Preparing for death
Last year a close friend passed away and I became the executor for his estate. He knew his time was limited and could maybe have done a few more things to prepare. I'm listing some of the things I've come across here in the hope that it will help other people in this situation and those that they leave behind.
CAVEAT: None of this should be taken as legal or finanical advice. Consult a professional. Rules vary by country and state.
Digital footprint
We each have a large, complex 'digital footprint' consisting of bank accounts, bills, social media, loyalty programs, ... and it's increasingly hard to find, transfer or shutdown each of those accounts after death. Two-factor authentication, password reset questions, ... and many other aspects of the way websites are created these days make everything harder for those tasked with cleaning them up.
Things to do before you die
- Close out as many accounts as you can. Quora, LinkedIn, Reddit, Cragslist, ... just close them all as soon as you can.
- Move as many accounts as you can to those you will leave behind or at least add your beneficiaries as joint owners on the account so that they can operate the account after you have gone (especially utility bills).
- Make a giant list with everything those left behind will need to know. Bank accounts, social security numbers, dates of birth, places of birth, answers to memorable questions, ...
- Make sure your 401k or retirement accounts have named beneficiaries. If they do, the money can go straight to those people bypassing probate.
- Make sure your bank accounts are designated Joint Tenant With Rights of Survivorhsip (JTWROS) where that matters, otherwise your business partner, say, might be locked out when you die until after the estate is settled.
- Make sure your house title and car registrations are in joint names. Even better, can you put any of them in your beneficiaries names before death by gifting them? It might not save any tax but it will save your executor from a bunch of work.
- If you elected online statements from your bank, turn it off right away and go back to paper statements. On death all your accounts may need to be closed and reopened as a single 'Estate of ...' account. When that happens your executor loses access to online banking and although you can request copies from the bank that takes time.
- Make sure you have a register of checks written especially for taxes, home improvements and other items that will matter next year and possibly for longer. A bank statement with just "Check 1234 $567.89" is no use whatsoever in trying to figure out how much estimated tax you paid last year.
- Do your taxes early, or at least all the preparation work so your executor can just complete them and file them right away.
- Prepay insurance and other bills for several months so that nobody loses their cellphone account, or gets overdue fees during the months it will take to sort everything out.
- If you are leaving kids behind, make sure they have their own bank accounts, debit cards and credit cards if possible.
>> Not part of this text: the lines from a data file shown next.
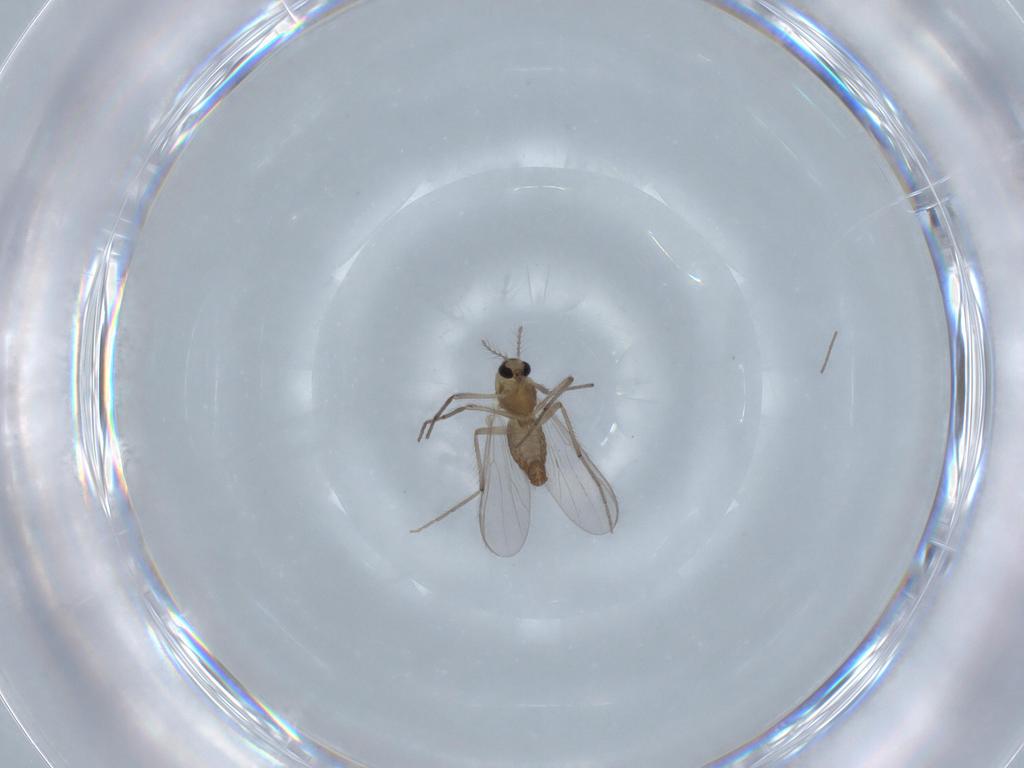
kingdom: Animalia
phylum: Arthropoda
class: Insecta
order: Diptera
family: Chironomidae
As soon as they reach 18 convert those accounts into adult accounts so that they can have check books and other banking features that aren't available to minors. (You should do this anyway - educate your kids in money matters as early as possible).
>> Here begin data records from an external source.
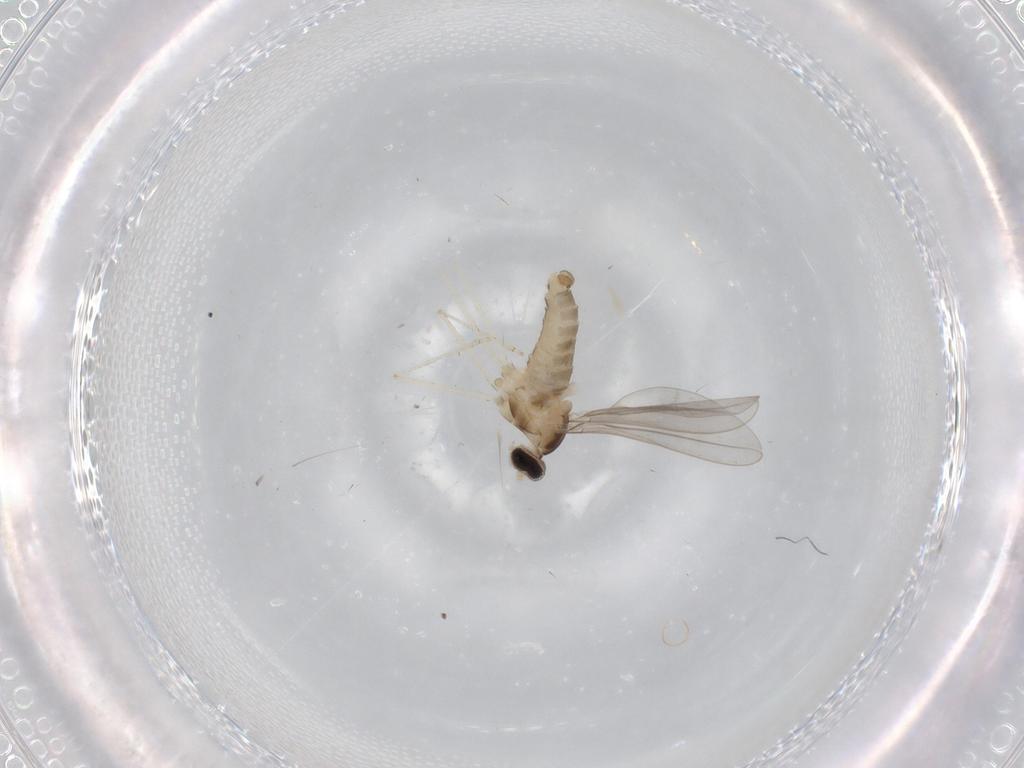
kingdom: Animalia
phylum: Arthropoda
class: Insecta
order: Diptera
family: Cecidomyiidae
- Make a file with every certificate and legal document your executor or kids might need when you are gone: birth certificate, marriage certificate, passport, ...
- Make a list of online accounts, usernames, passwords, ... and note what should happen to each when you are gone.
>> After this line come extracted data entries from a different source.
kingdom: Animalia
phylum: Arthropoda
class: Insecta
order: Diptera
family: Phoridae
- Make a list of assets and the value of each: cars, jewlery, art, ... including any appraisals you have for them.
- Spend all your airmiles and loyalty points as you go along. The benefit from using them for travel typically outweighs any other benefit, but most of them cannot be transferred after death as travel points, some are lost entirely and some may be redeemable for gift cards. If you have any left and can convert them to gift cards, do it now, and give the cards to your beneficiaries directly! Sometimes the only option is to donate the points to charity, do that now too, don't wait, it's one less trouble for those you leave behind.
- Create a digital archive with all the electronic documents that might be useful to your successors. Past tax returns, copies of agreements, certificates, ... put it on an SD card and put it in dropbox or somewhere else with a secure password. Write that password down, put it in an envelope and make sure people who where to find that envelope.
- Sell assets: start the garage sale now and turn as many unwanted items into cash.